Latest study reveals increased cancer risk linked to higher BMI in adults with cardiovascular diseases

It’s unclear whether the danger of cancer related to a better body mass index (BMI) varies across individuals with and without type 2 diabetes (T2D) and cardiovascular diseases (CVD).

A recent BMC Medicine study analyzed the joint and individual correlations of CVD/T2D and BMI with cancer risk. 

Study: Body mass index and cancer risk amongst adults with and without cardiometabolic diseases: evidence from the EPIC and UK Biobank prospective cohort studies. Image Credit: urbans/Shutterstock.com

Background

The issue of being chubby and obese has risen sharply globally in recent a long time. This has increased the probabilities of non-communicable diseases (NCDs), equivalent to T2D, CVD, and cancer. The BMI is a commonly accepted measure of body fatness, which raises the danger of several sorts of cancer.  

Recent research has shown that CVD could independently drive certain cancers despite accounting for shared risk aspects, equivalent to BMI. Cancer, CVD, and T2D biological pathways, e.g., oxidative stress and inflammation, are common.

Taken together, it might be hypothesized that cardio-metabolic diseases (CMDs) could worsen the adversarial effects of obesity and being chubby in the event of cancer. Nevertheless, it should be highlighted that this linkage isn’t completely clear. 

Prior studies gave little attention to CMD and solely focussed on the cancer-BMI correlation in the overall population. Moreover, joint associations between CMD and chubby/obesity with cancer haven’t been widely studied.

Concerning the study

The current study is a meta-analysis of two cohort studies. These are the European Prospective Investigation into Cancer and Nutrition (EPIC) and the UK Biobank (UKB). The sample comprised 577,343 adults freed from CVD, T2D, and cancer on the time of recruitment. 

Cox proportional hazard regressions were used to estimate multivariable-adjusted hazard ratios (HRs). HRs and 95% CIs for joint and separate correlations between chubby/obesity and CMD status were also estimated.

The relative excess risk as a consequence of interaction (RERI) was used to quantify an additive interaction. As a secondary consequence, total cancer or all cancers combined was also studied. 

Key findings

It was noted that the sum of separate associations of obesity and CVD with cancer risk was lower than their joint association. Overall, this finding was consistent across the EPIC and UKB for all sorts of cancer.

Nevertheless, this association is held only within the UKB for obesity-related cancer risk. This result implies that reducing obesity could lead on to a discount in cancer risk amongst individuals with CVD. 

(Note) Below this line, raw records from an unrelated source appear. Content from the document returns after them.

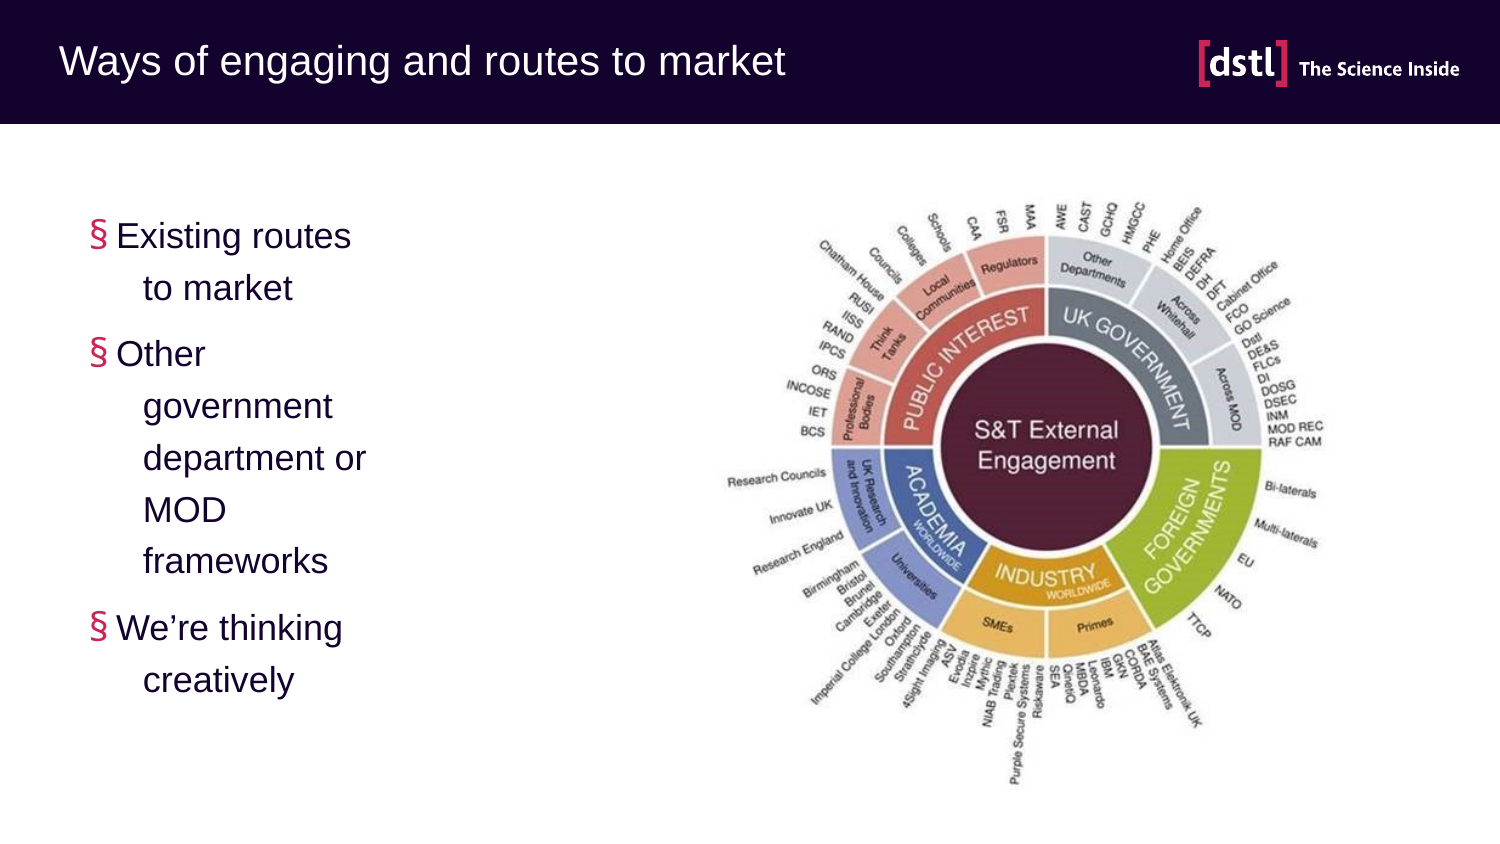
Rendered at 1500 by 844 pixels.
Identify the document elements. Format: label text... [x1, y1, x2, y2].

picture [714, 193, 1377, 792]
list Existing routes to market Other government department or MOD frameworks We’re thinking creatively [64, 196, 656, 493]
text_box Ways of engaging and routes to market [0, 0, 1140, 124]
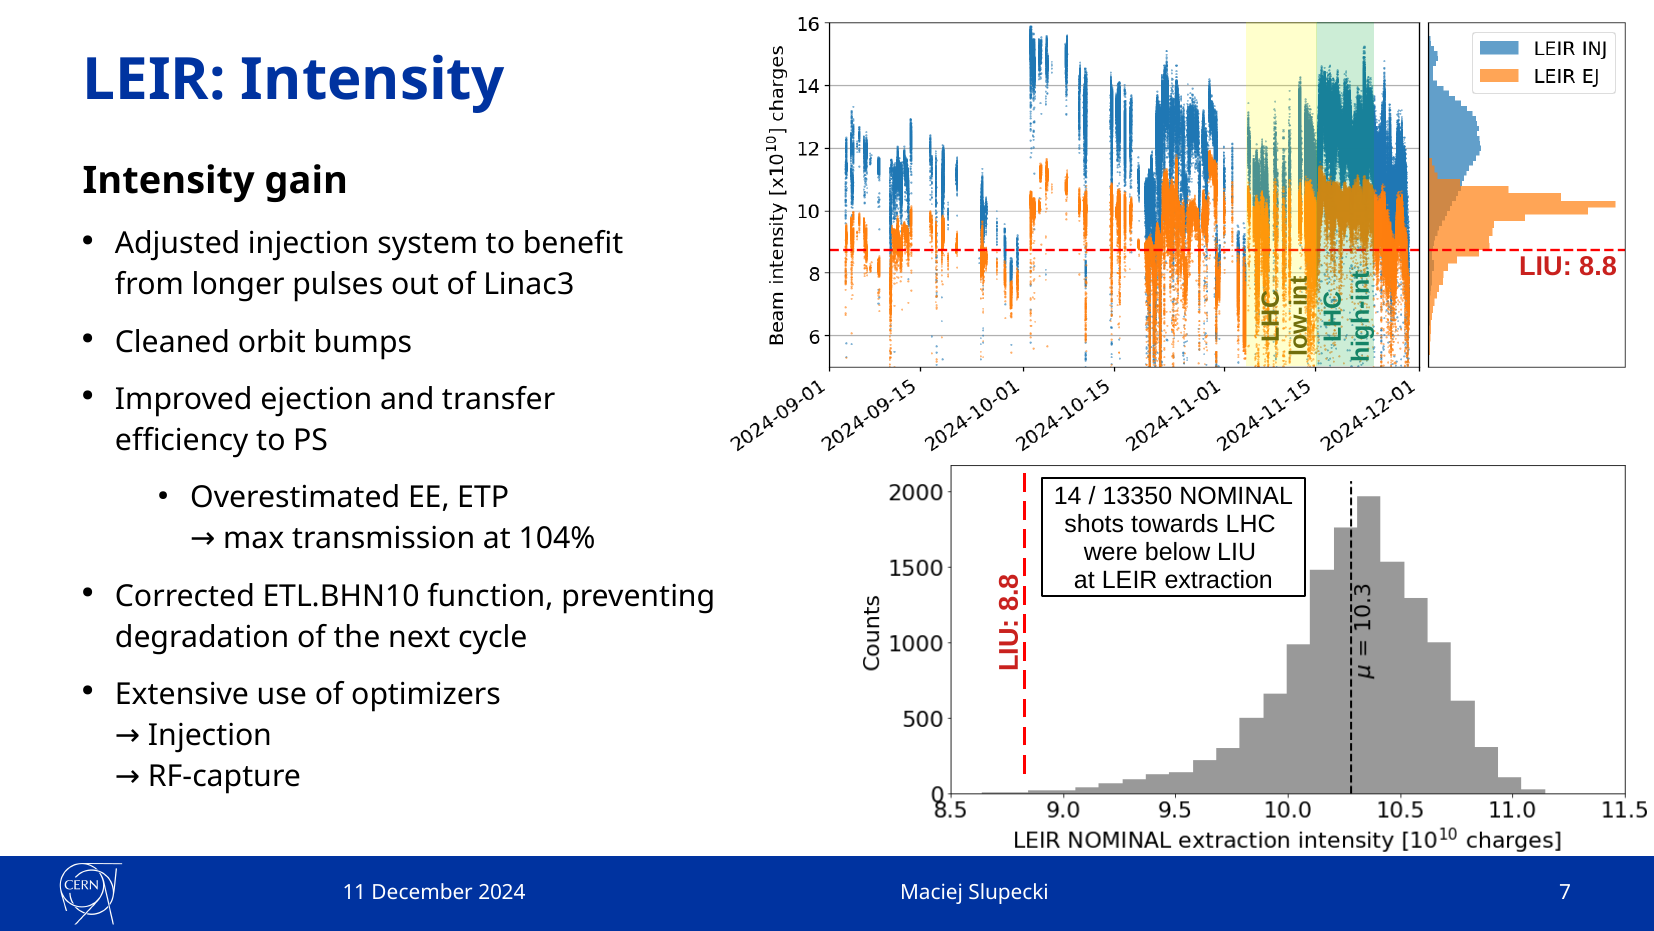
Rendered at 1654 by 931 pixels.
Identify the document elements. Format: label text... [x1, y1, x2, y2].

picture [56, 859, 127, 928]
text_box 14 / 13350 NOMINAL shots towards LHC were below LIU at LEIR extraction [1042, 478, 1306, 597]
picture [720, 10, 1627, 457]
text_box LHC high-int [1320, 273, 1372, 361]
list Intensity gain Adjusted injection system to benefit from longer pulses out of Linac3 Cleaned orbit bumps Improved ejection and transfer efficiency to PS Overestimated EE, ETP → max transmission at 104% Corrected ETL.BHN10 function, preventing degradation of the next cycle Extensive use of optimizers → Injection → RF-capture [82, 153, 839, 804]
text_box LIU: 8.8 [987, 466, 1030, 780]
text_box [1246, 22, 1374, 367]
text_box LIU: 8.8 [1505, 244, 1630, 287]
text_box LHC low-int [1258, 273, 1311, 361]
picture [856, 459, 1654, 853]
title LEIR: Intensity [82, 37, 720, 153]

The variability in cancer risk amongst patients with CMD isn’t well understood. Targeting this information gap, it was shown that prime BMI and cancer risk were equally associated in individuals with and without CMDs. It must be noted that no association between cancer risk and BMI was noted within the population group with T2D only. 

This study provided recent evidence of an additive interaction between CVD and obesity/chubby, with respect to obesity-related and overall cancers. It’s imperative to know why certain diseases cluster and the way the clustering affects the disease burdens in numerous groups of people. 

A typical risk factor for CMD and cancer is excessive body weight. This could possibly be one reason why these diseases are likely to cluster. Mechanisms underlying the fat-cancer link could possibly be increased insulin levels, altered sex hormone metabolism, and adipokine pathophysiology.

These mechanisms could also potentially explain the T2D-cancer link. Quite the opposite, the CVD-cancer link is less well-understood. 

Conclusions

In sum, this study showed that higher BMI was related to a greater risk of cancer, regardless of the CMD status. The outcomes indicate that prevention of obesity could lead on to a better reduction in cancer risk in individuals with CVD in comparison with the overall population.

The important thing strength of the study is its use of two large prospective cohorts across multiple European countries and validated assessments of T2D, cancer, and CVD. The time-varying modeling of associations and sensitivity analyses to scale back biases also strengthen the evaluation. 

One limitation of the study was around the lack to think about changes in modifiable habits on the follow-up stage. Metformin, used to treat T2D, can result in weight reduction and reduce obesity.

The usage of metformin couldn’t be accounted for within the EPIC data. The outcomes could even have been influenced by selection bias, owing to including only participants without CMD. A key limitation of the UKB must also be highlighted here regarding its very low response rate. 

The generalizability of the findings is also a cause for concern since the UKB sample was less socioeconomically deprived, showed a lower presence of long-term conditions, and fewer risk aspects in comparison with the overall UK population.

Moreover, BMI might not be a really perfect measure of fat since it neither captures fat distribution nor distinguishes between fat and lean mass. Future studies should improve upon this through the use of detailed body composition assessments.